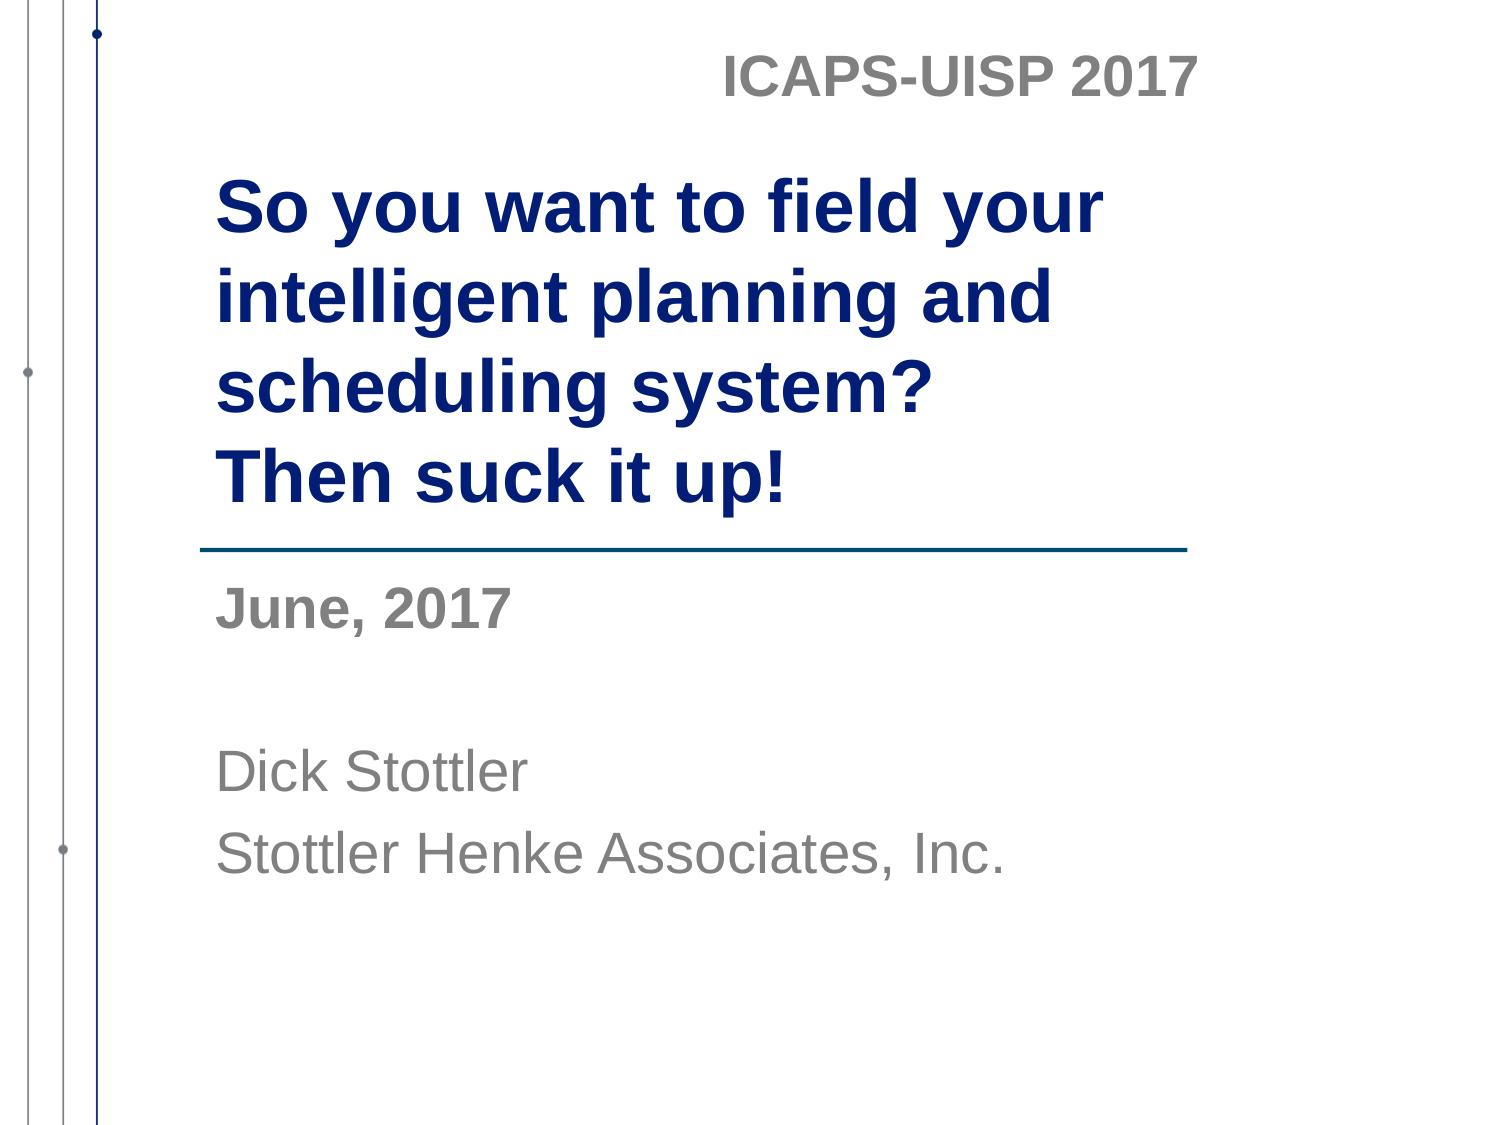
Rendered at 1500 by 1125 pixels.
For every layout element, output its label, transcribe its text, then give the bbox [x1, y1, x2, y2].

picture [23, 0, 102, 1125]
text_box ICAPS-UISP 2017 [707, 30, 1452, 131]
title So you want to field your intelligent planning and scheduling system? Then suck it up! [199, 112, 1479, 526]
subtitle June, 2017 Dick Stottler Stottler Henke Associates, Inc. [199, 562, 1347, 1035]
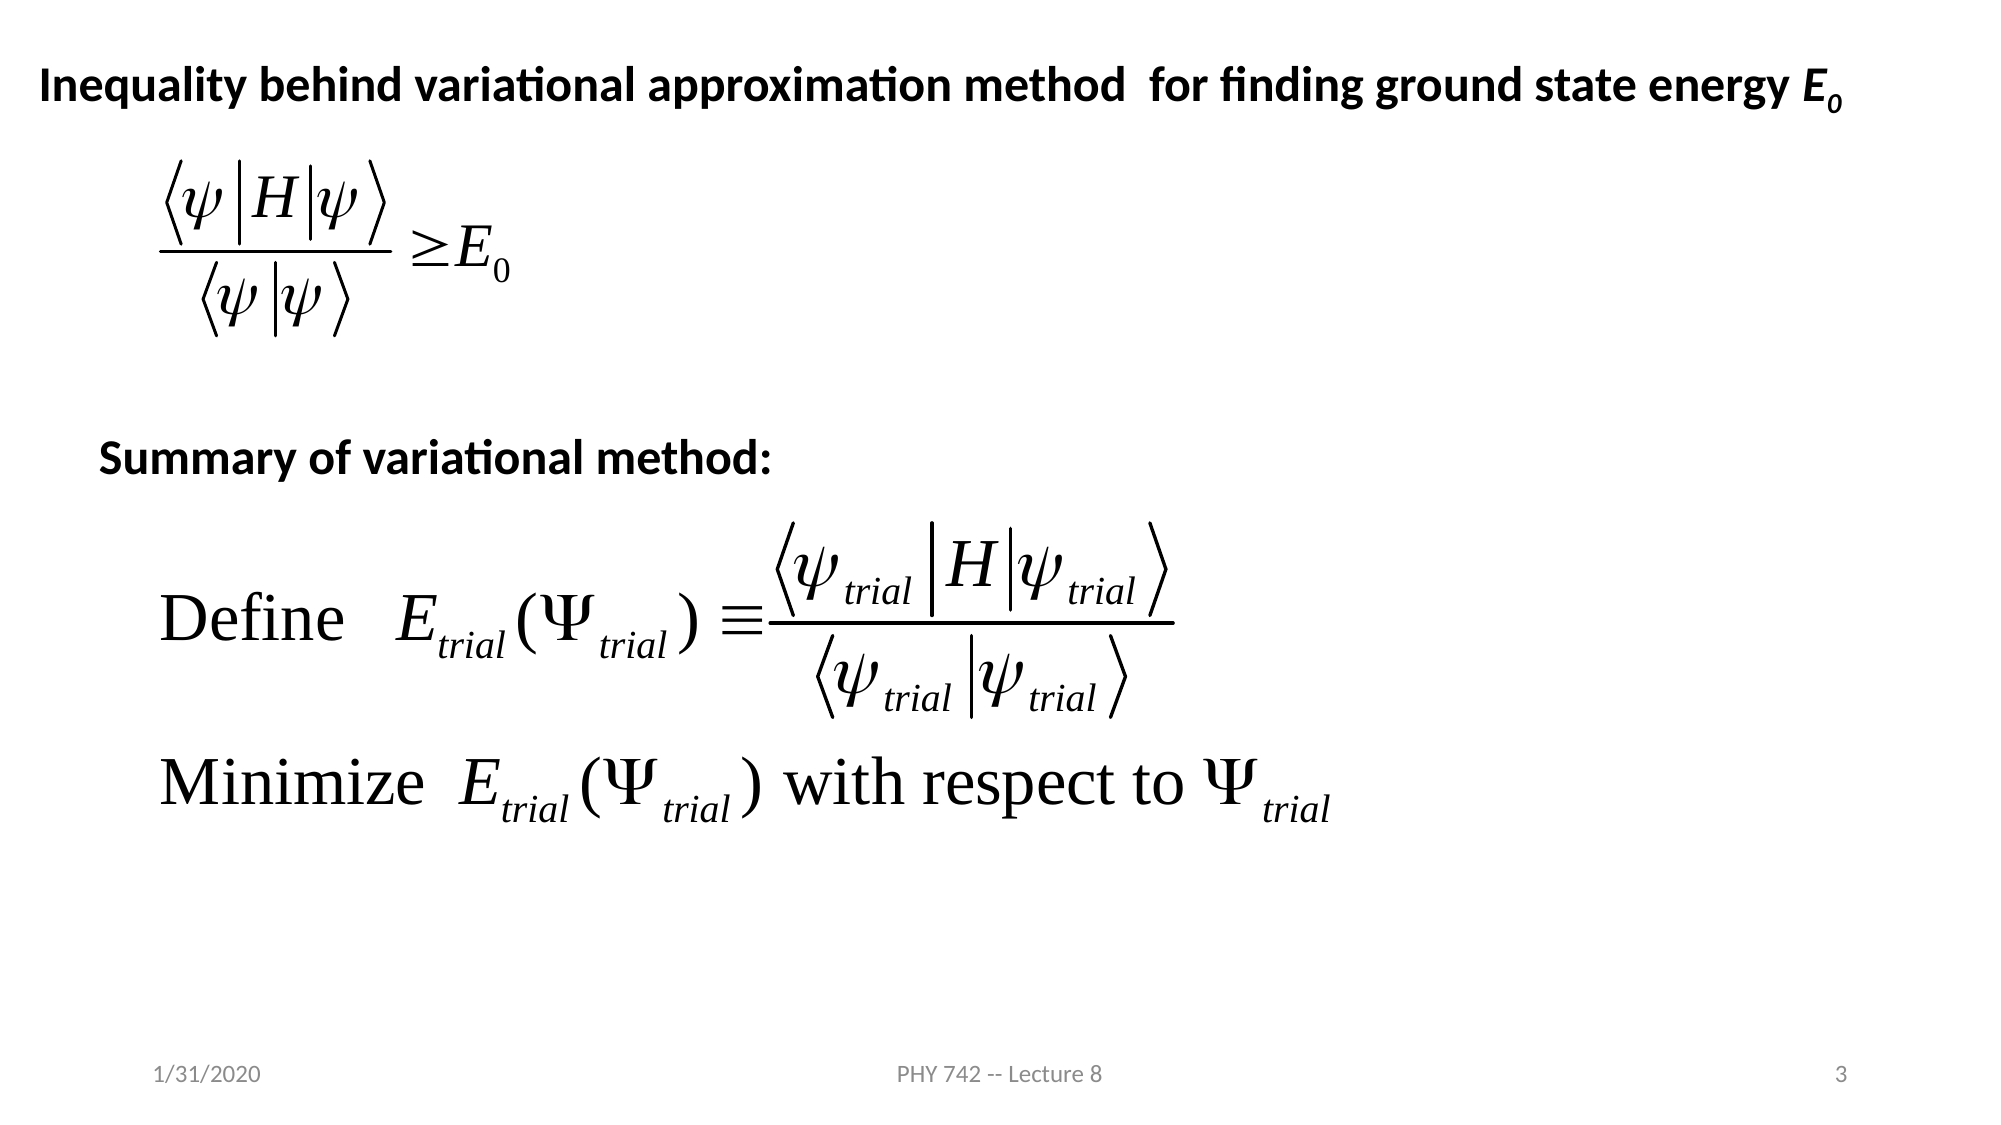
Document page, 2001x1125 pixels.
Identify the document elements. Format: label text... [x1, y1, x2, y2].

text_box Inequality behind variational approximation method for finding ground state energy E0 [23, 43, 2000, 187]
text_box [153, 153, 517, 346]
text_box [153, 514, 1343, 831]
text_box Summary of variational method: [84, 416, 1916, 492]
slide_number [137, 1042, 588, 1103]
footer PHY 742 -- Lecture 8 [662, 1042, 1338, 1103]
slide_number 3 [1412, 1042, 1863, 1103]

## Task item
Print nothing except the lines from the line containing "Document page, 2001x1125 pixels." to the end of the listing, exactly as written.

## Output below
Document page, 2001x1125 pixels.
Identify the document elements. Format: label text... [x1, y1, x2, y2].

text_box Inequality behind variational approximation method for finding ground state energy E0 [23, 43, 2000, 187]
text_box [153, 153, 517, 346]
text_box [153, 514, 1343, 831]
text_box Summary of variational method: [84, 416, 1916, 492]
slide_number [137, 1042, 588, 1103]
footer PHY 742 -- Lecture 8 [662, 1042, 1338, 1103]
slide_number 3 [1412, 1042, 1863, 1103]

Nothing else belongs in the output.